5 thoughts on “It’s the people, stupid”

  1. http://jsnotes.blogspot.com/2002_06_01_jsnotes_archive.html#77866337

    “The Warblogger phenomenon is an extension of the faux-patriotism movement that leapt to new heights immediately following these terrorist attacks. It is a knee jerk reaction to our country being assaulted and us feeling like our very values are at risk, never mind that we’re willing to overlook or give up some of those for the sake of security. It is the action of a populace given to inactivity. The American people needed something to do after September 11th, something to make them feel like they were fighting the good fight and standing up for America in her darkest hour. Something to show how damn American they were and how we weren’t going to lie down and take it.

    “So the American people blogged.”

  2. Richard, it seems you don’t get it either.

    Meg is a bit off in her assessment by stressing the tools and format, but I believe she was trying to filter things down to a commonality. From her perspective, that seems to be the tools and format. But that is the arguable point isn’t it?

    But yourself and others seem to be diametrically oppossed, stressing that it’s solely the people. You also make false and incorrect statements when you say such things as “…but nobody paid any attention to them (except for few programmers) until Sept. 11.” Absolutely untrue. There were hundreds of thousands of bloggers before 9/11. Blogger itself had well over a hundred-thousand users before that date. Not all of them were programmers, but all of them read blogs as well as created them.

    Yes the form existed, but having the tools to allow the average person to say what they wanted, when they wanted, and have it be published on a public web space is as integral as having the people who have something to say. You cannot seperate one from the other. Warblogs may have come into being sans tools, but it wouldn’t have been on the scale it is now. It certainly would have been so small and disparate as to go unnoticed by the media. The proliferation is propagated by the existence of people with something to say, and an extremely low barrier of entry to this public forum in which to say it. The tools help create and foster commonality and community through ease of finding other blogs. How you can simply nearly dismiss the impact of the tools by saying, “…although they helped.” is naive.

    If the tool-using blogging culture hadn’t grown, you’d be hard pressed to find blogs. Mechanisms for finding other blogs and common blogs were in place, and well used, long before 9/11. But these hubs and portals would not have sprouted without the community or the tools around which they created themselves.

    The ‘community’ relies on the form as well as the tools.

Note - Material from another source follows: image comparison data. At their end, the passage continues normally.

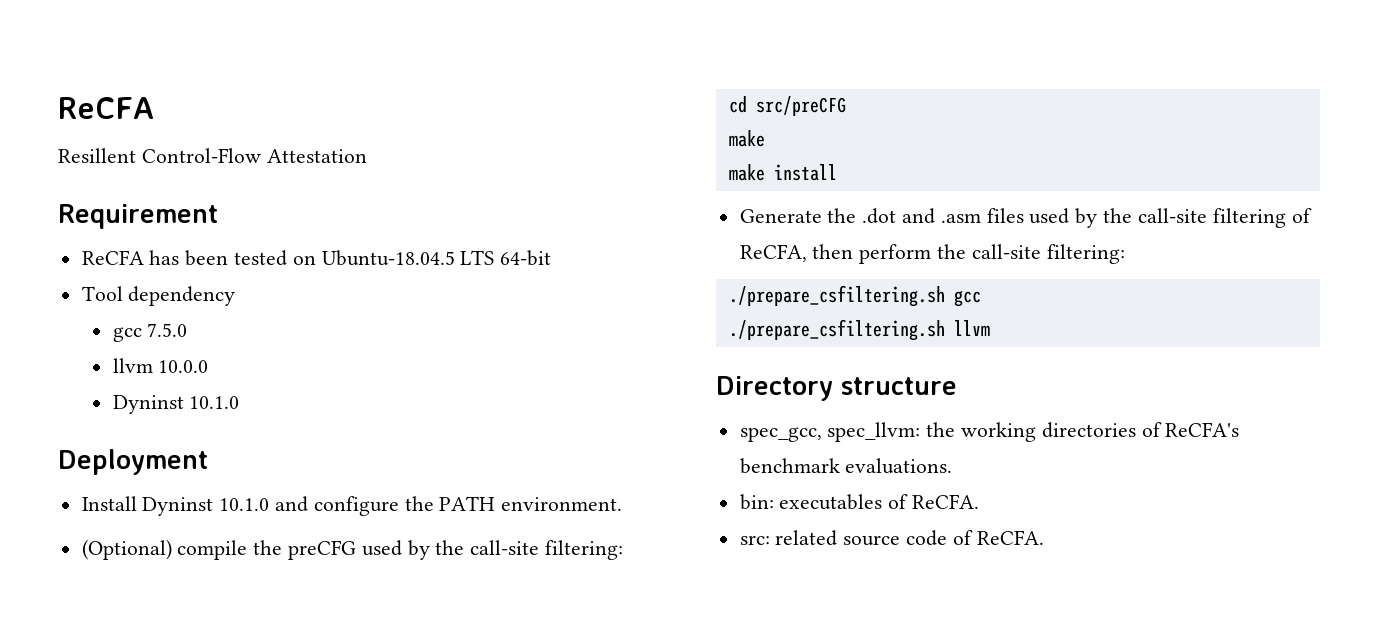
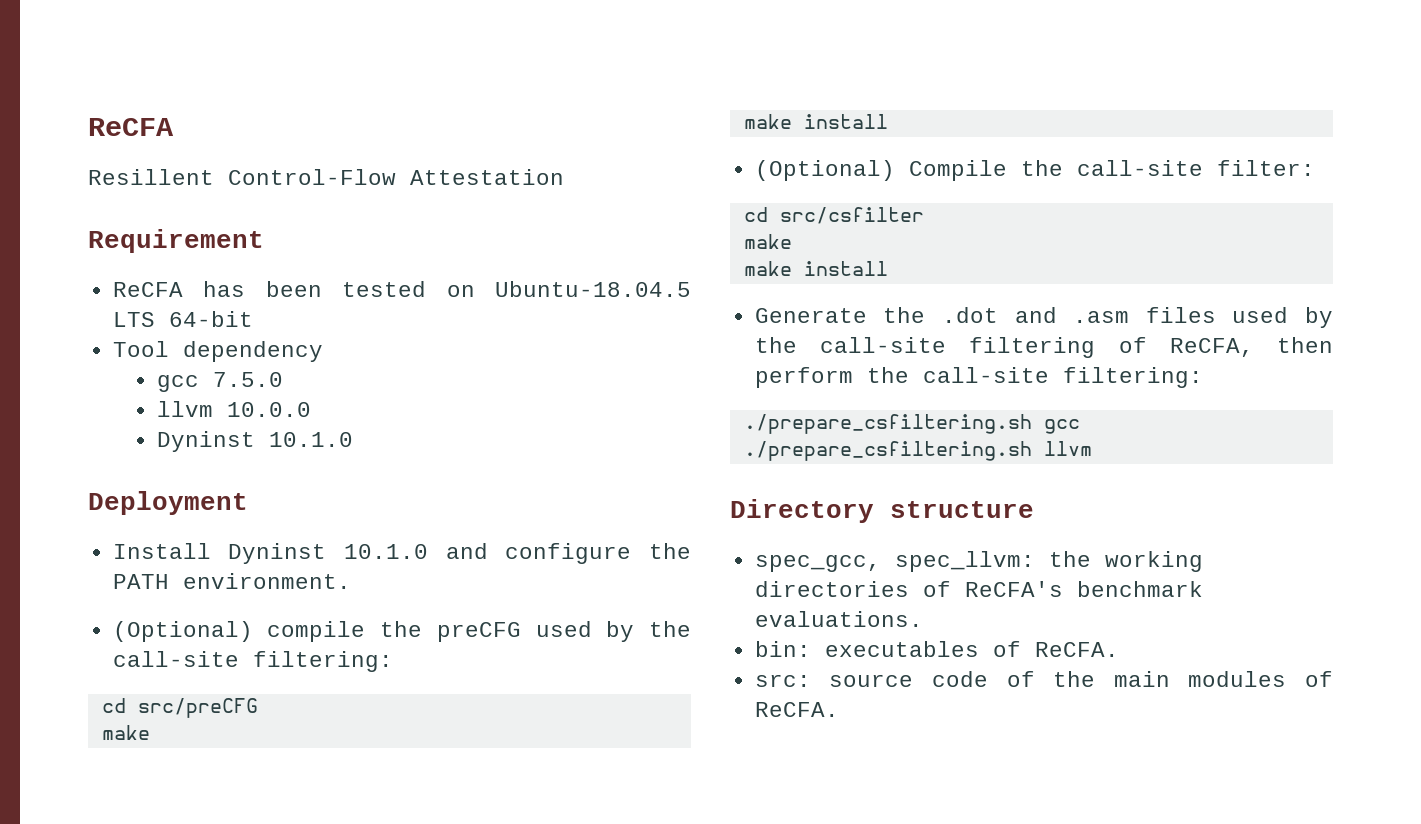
(837, 172) none -> [754,160,1315,181] [743,207,924,224] [743,234,792,249] [743,261,888,276] // (Optional) Compile the call-site filter: // cd src/csfilter // make // make install
[775,530,838,546] related -> (811, 680) none
(973, 537) none -> [1053,671,1333,687] the main modules of

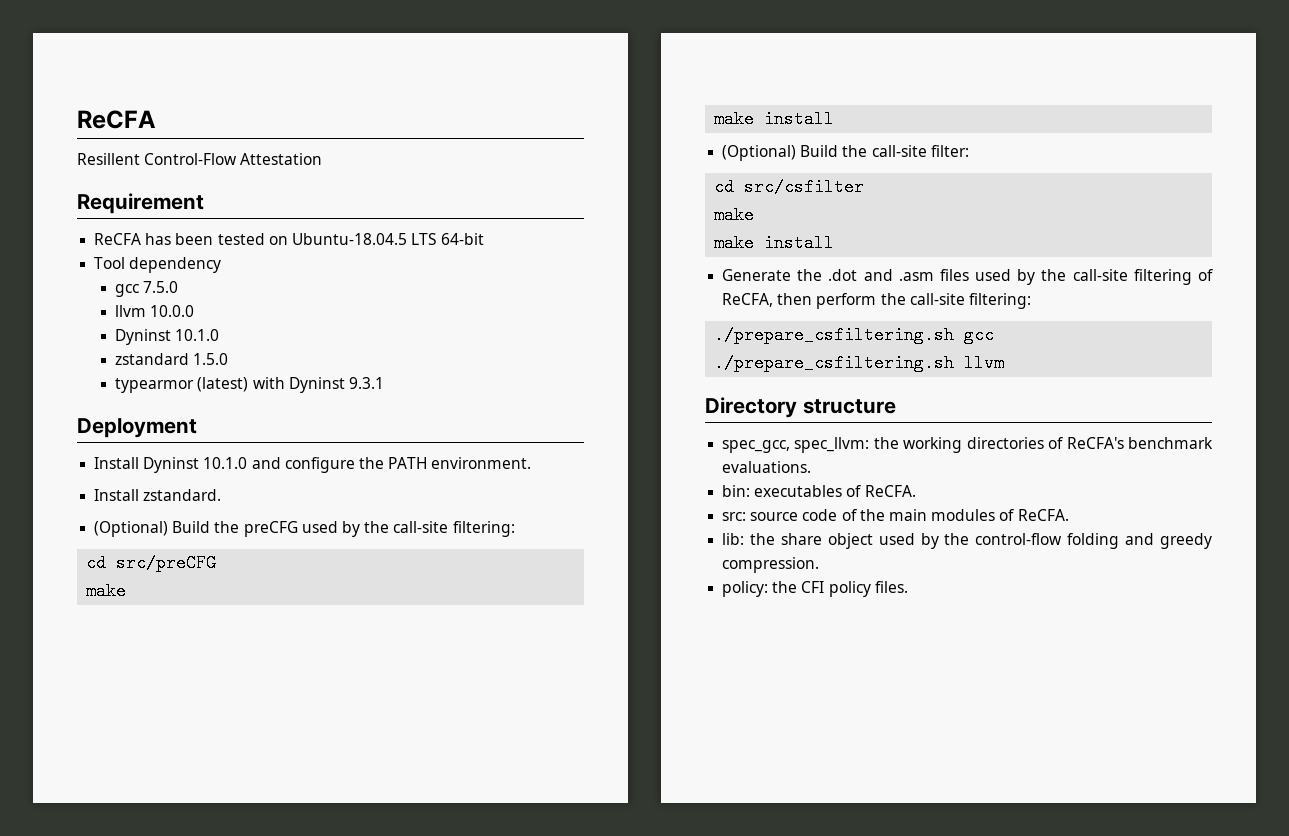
(354, 439) none -> [115,353,229,365] [115,377,384,393] // zstandard 1.5.0 // typearmor (latest) with Dyninst 9.3.1
[112,621,366,642] // (Optional) compile -> [94,489,222,501] [94,521,211,537] // Install zstandard. // (Optional) Build
[908,160,1007,181] Compile -> [800,145,839,157] Build
(839, 709) none -> [722,533,1212,549] [722,557,820,573] [722,581,908,597] // lib: the share object used by the control-flow folding and greedy compression. // policy: the CFI policy files.

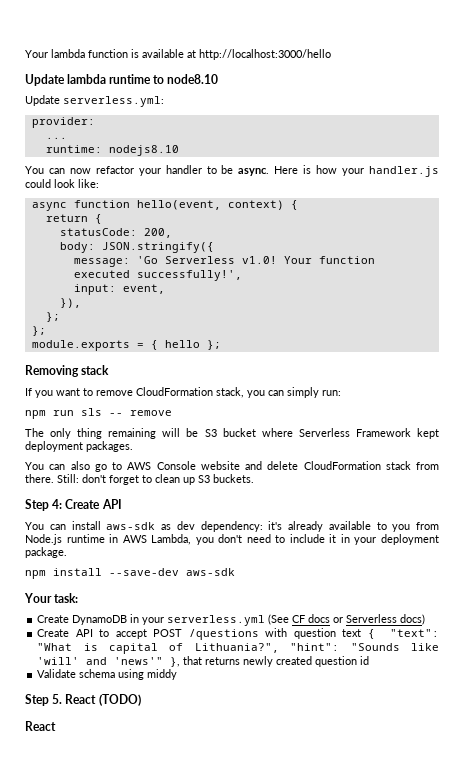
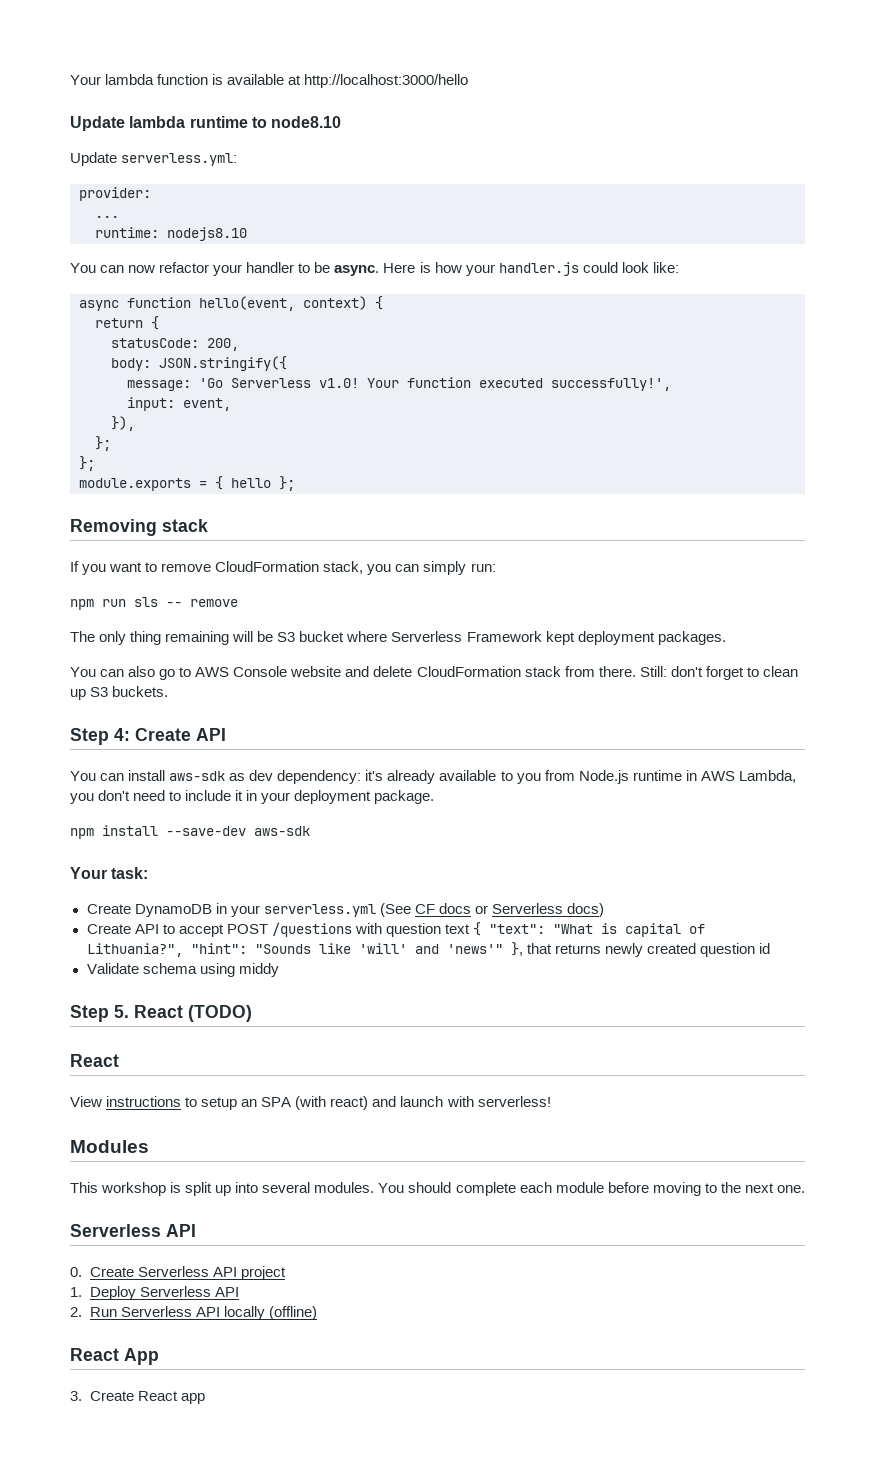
(56, 726) none -> [70,1096,551,1110] [70,1140,149,1153] [70,1182,805,1196] [70,1224,196,1237] [70,1266,287,1280] [70,1286,240,1300] [70,1306,318,1320] [70,1348,159,1365] [70,1391,206,1404] // View instructions to setup an SPA (with react) and launch with serverless! // Modules // This workshop is split up into several modules. You should complete each module before moving to the next one. // Serverless API // 0. Create Serverless API project // 1. Deploy Serverless API // 2. Run Serverless API locally (offline) // React App // 3. Create React app

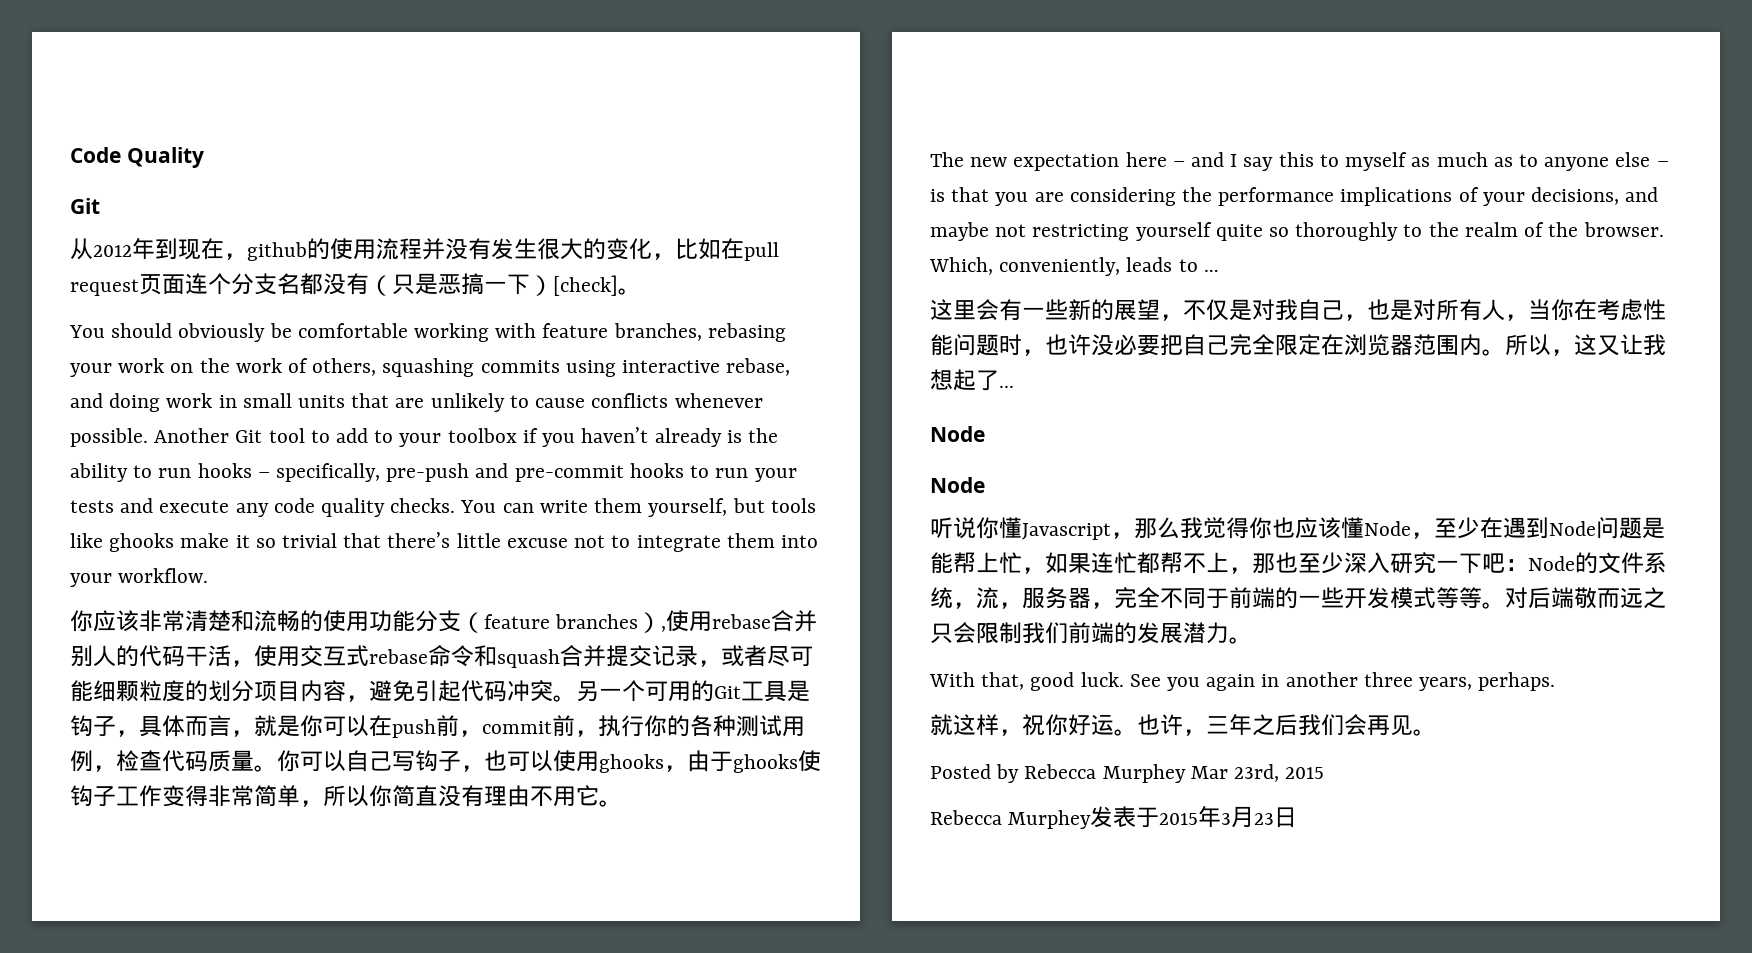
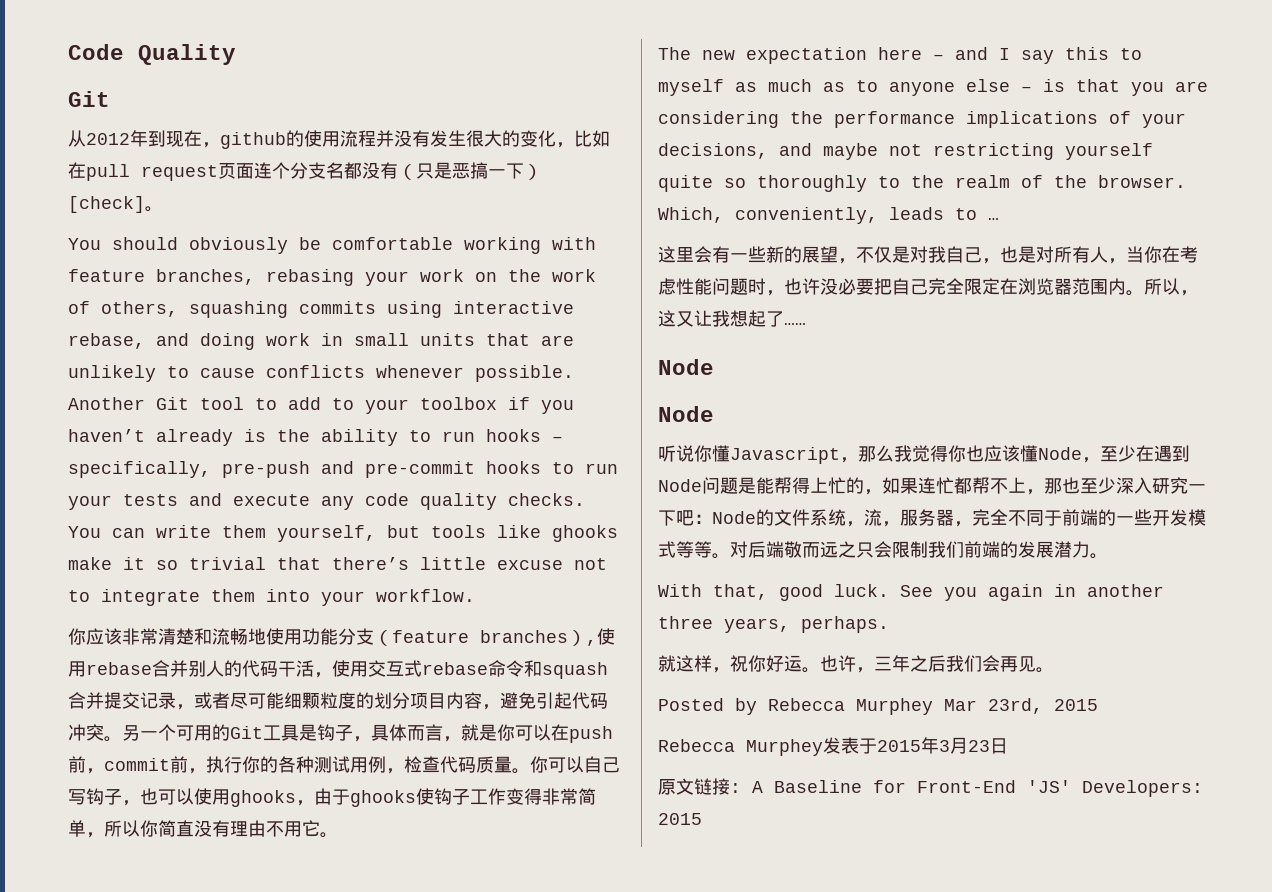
[300,610,323,632] 的 -> [248,628,266,645] 地
[999,385,1014,388] ... -> [784,323,806,325] ……
[976,552,1022,574] 上忙 -> [792,477,864,494] 得上忙的
(1298, 817) none -> [658,778,1203,797] [658,813,702,825] // 原文链接: A Baseline for Front-End 'JS' Developers: 2015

The form allows us to easily communicate, interact, and interlink to form cross-site discussions. The tools didn’t create the form, but their ease of use, allows you put forth what you have to say in the ‘accepted’ style, without having to be a computer geek to do it. You don’t need to be a designer or information architect to set up your pages. You can just blog. I’d like to see how many warbloggers there would have been without Blogspot and Blogger. Again, to dismiss the tool’s contribution is naive.

    Your last paragraph started with “Bloggers have made the media more honest, and we’ve made it more relevant to people’s lives.” I’d like to see this supported with examples. Where have bloggers made the media more honest?

    And relevant? I doubt we’ve made media more relevant. Perhaps more personal, but I don’t see where bloggers have made media more relevant to anyone who didn’t consider media relevant in the first place.

    Oh, and you seemed to indicate through this statement “…that hadn’t been handled without spin for two generations.”, that blogs handle information without spin. That’s a joke right?